→ DIRECTIONS FOR THIS TASK:
Scan the material for the word "center", and copy each line where it shows up.

→ RECORDS SHOWN:
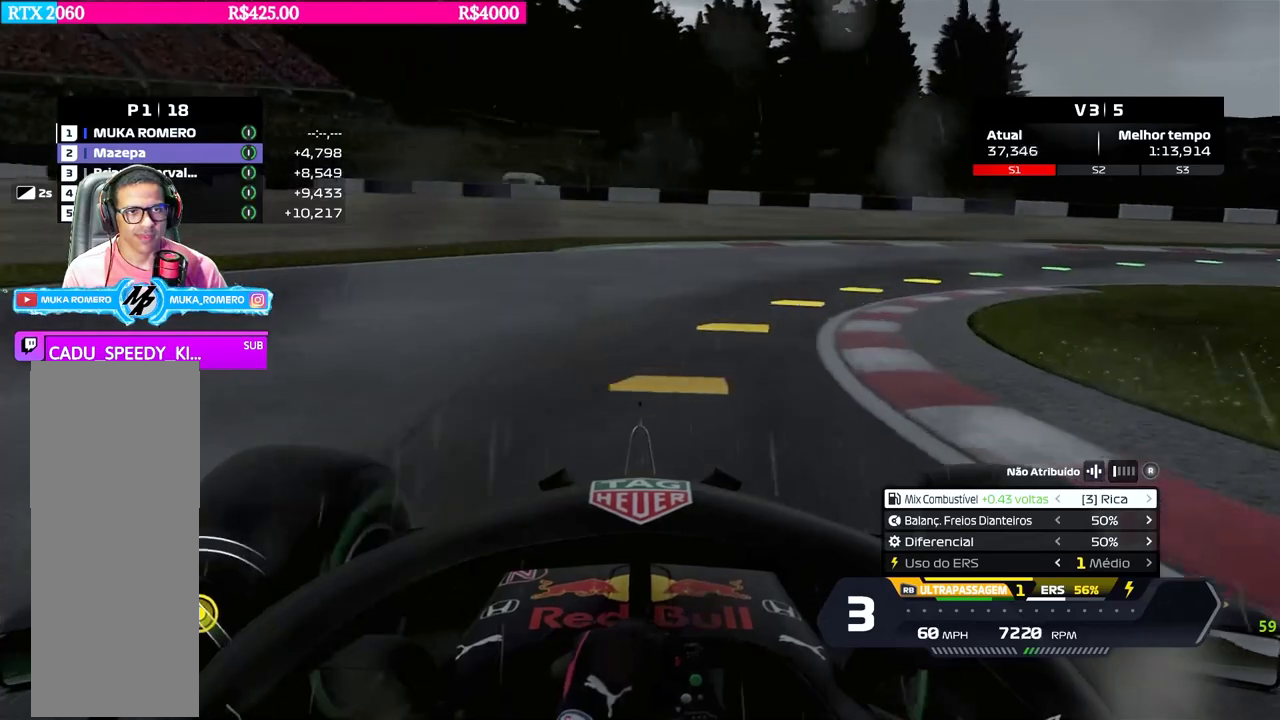
{"buttons": ["R2"], "left_stick": "right", "right_stick": "center", "events": [[201, "R2", "up"], [501, "R2", "down"]]}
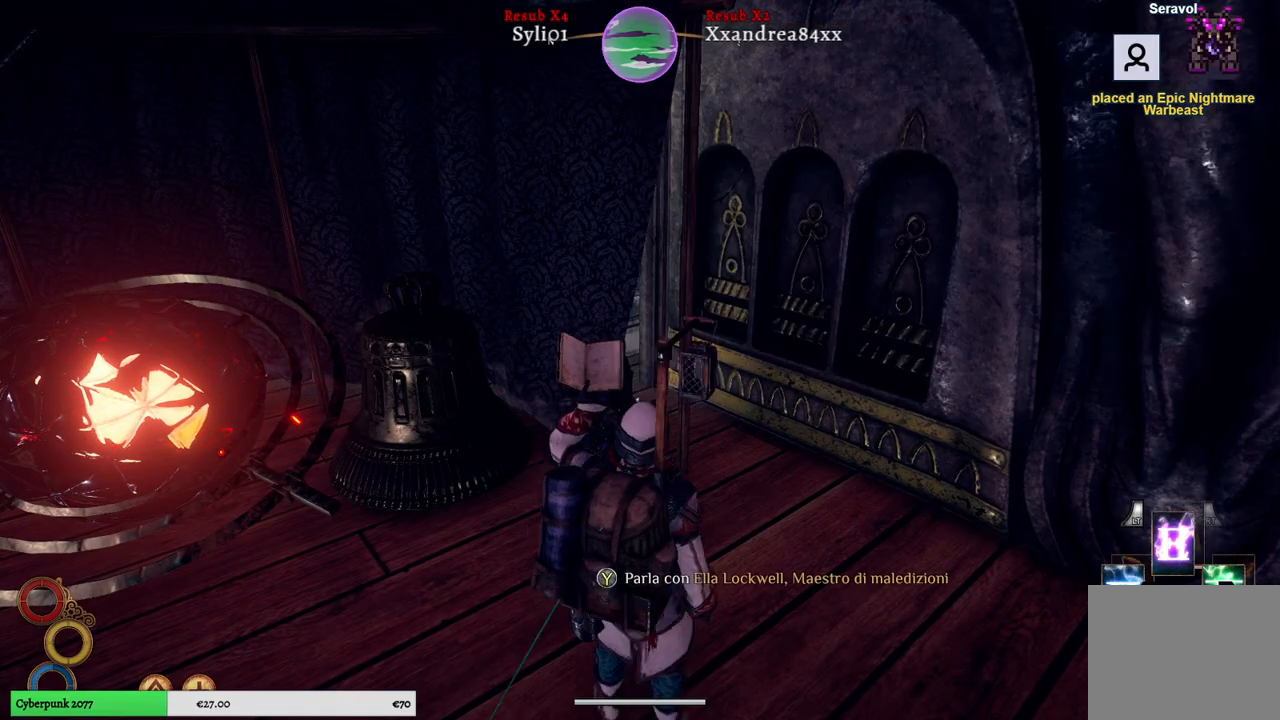
Gameplay with a controller (Xbox layout); each line is a JSON object with the inputs held at the frame after it. "events" lists button and stick changes between this image and that frame as [ms after this image, input, new state], when the widget could be followed in between. Not read: L3.
{"buttons": [], "left_stick": "down-left", "right_stick": "left", "events": [[33, "right_stick", "left"]]}
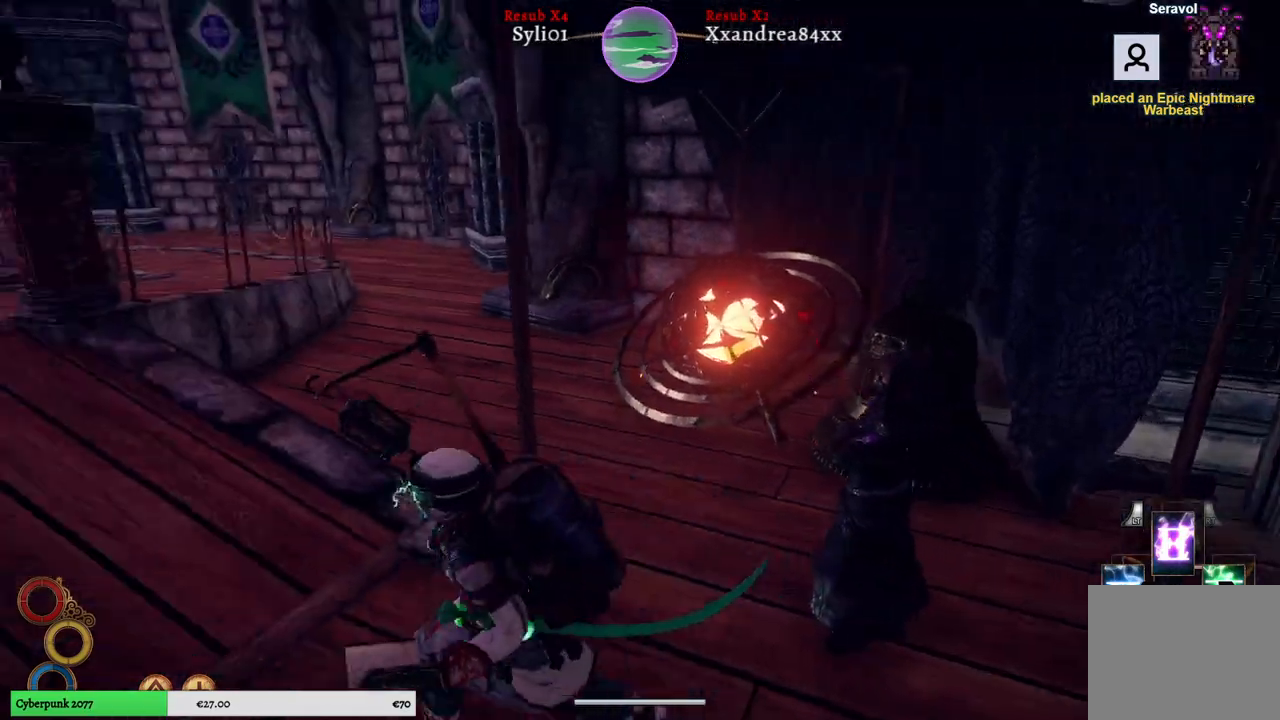
{"buttons": [], "left_stick": "up-left", "right_stick": "center", "events": [[33, "left_stick", "up-left"], [350, "right_stick", "center"]]}
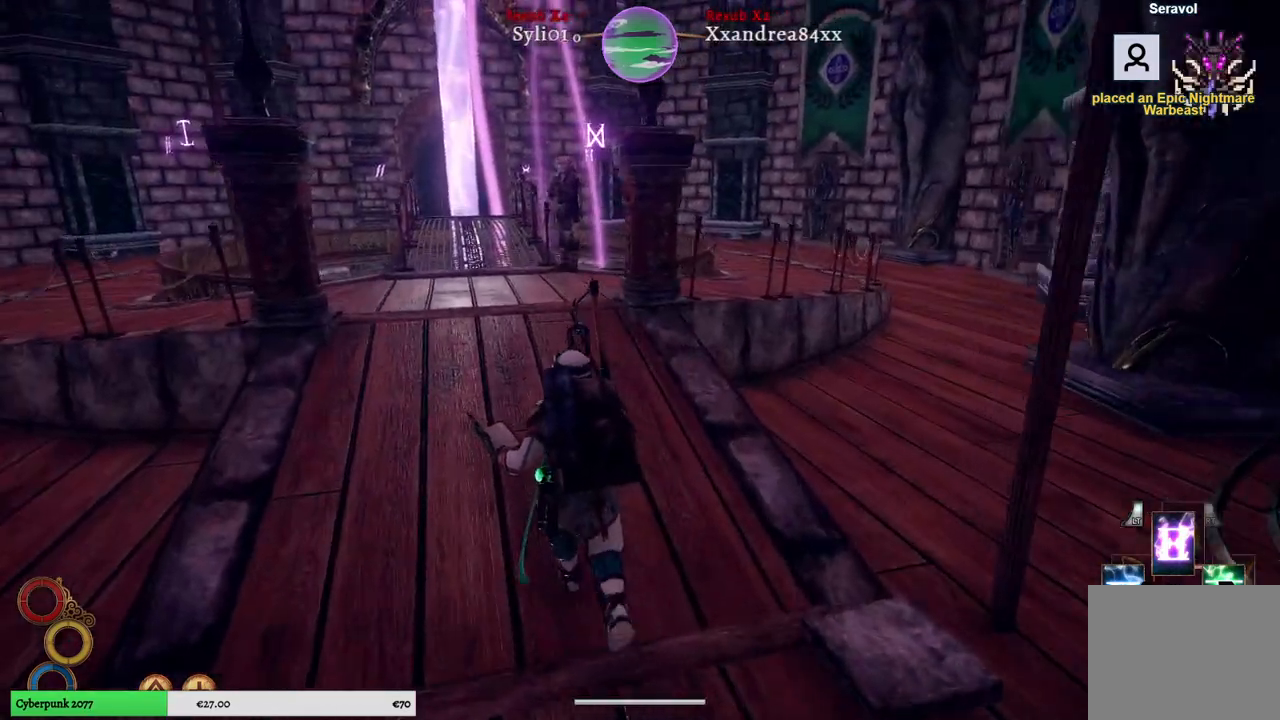
{"buttons": [], "left_stick": "up-left", "right_stick": "left", "events": [[133, "right_stick", "left"]]}
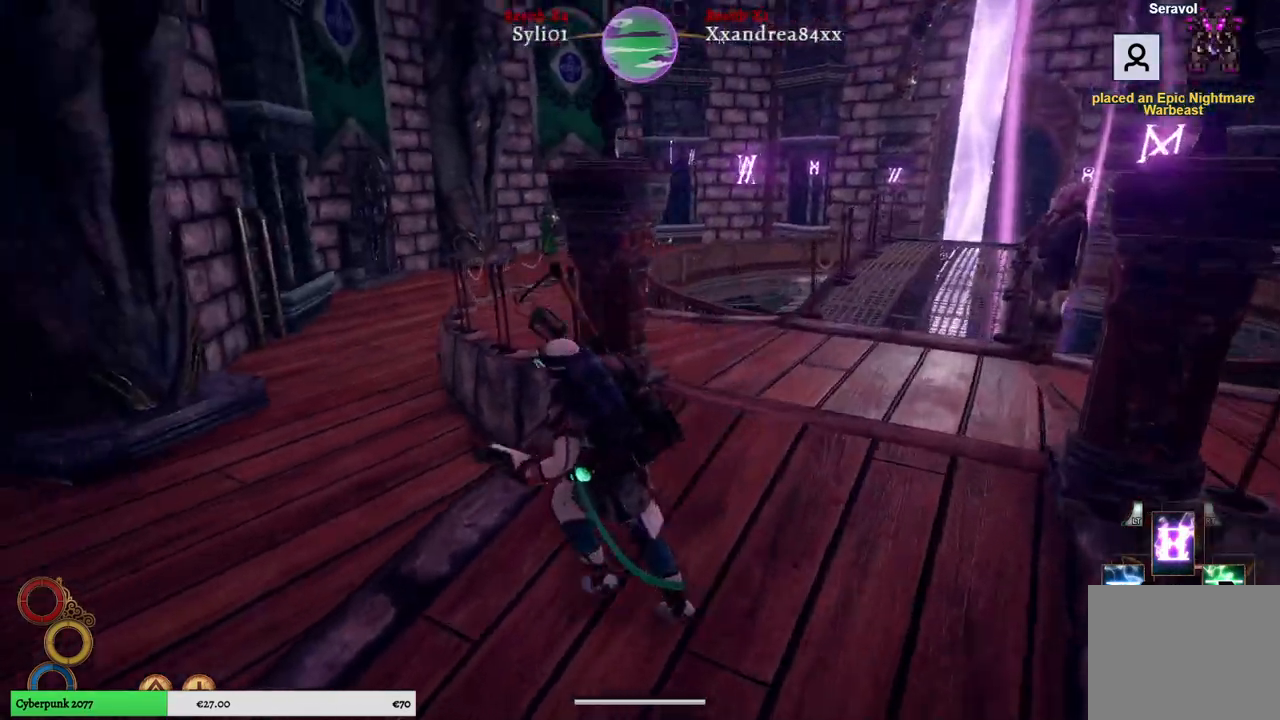
{"buttons": [], "left_stick": "up-right", "right_stick": "center", "events": [[50, "right_stick", "center"], [117, "left_stick", "up-right"]]}
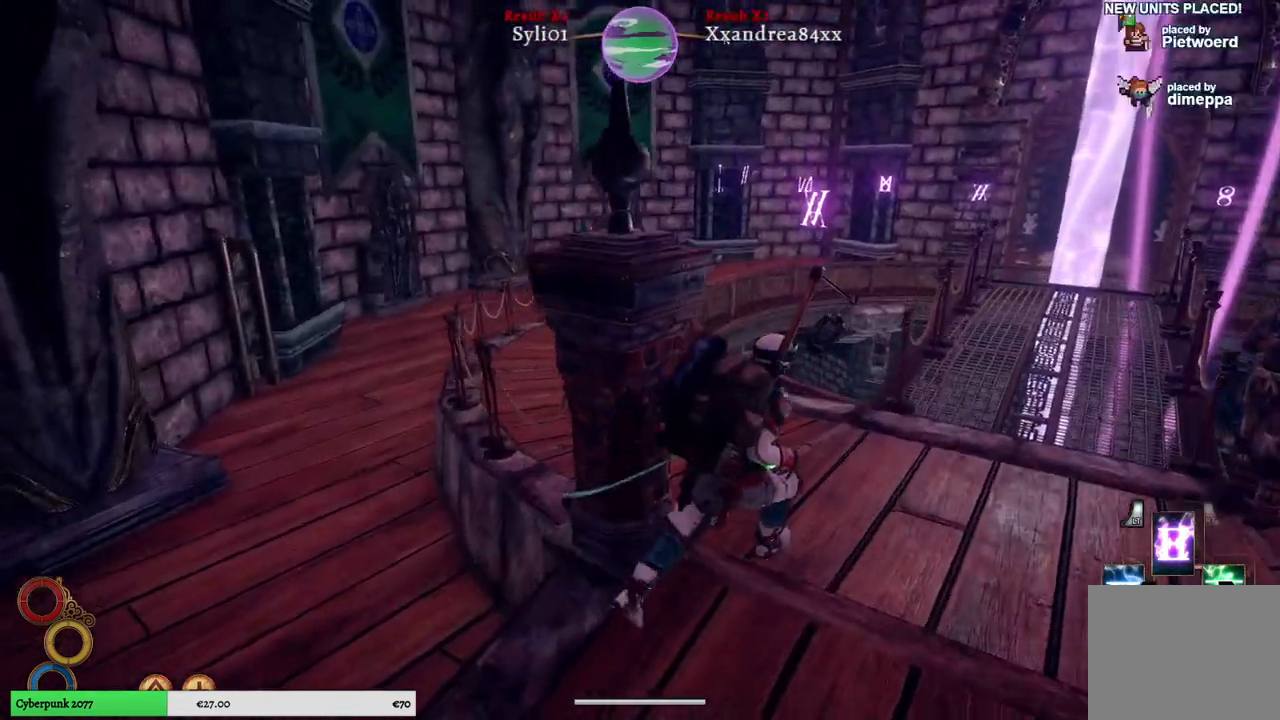
{"buttons": [], "left_stick": "up-right", "right_stick": "center", "events": []}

→ RESPONSE BELOW:
{"buttons": ["R2"], "left_stick": "right", "right_stick": "center", "events": [[201, "R2", "up"], [501, "R2", "down"]]}
{"buttons": [], "left_stick": "up-left", "right_stick": "center", "events": [[33, "left_stick", "up-left"], [350, "right_stick", "center"]]}
{"buttons": [], "left_stick": "up-right", "right_stick": "center", "events": [[50, "right_stick", "center"], [117, "left_stick", "up-right"]]}
{"buttons": [], "left_stick": "up-right", "right_stick": "center", "events": []}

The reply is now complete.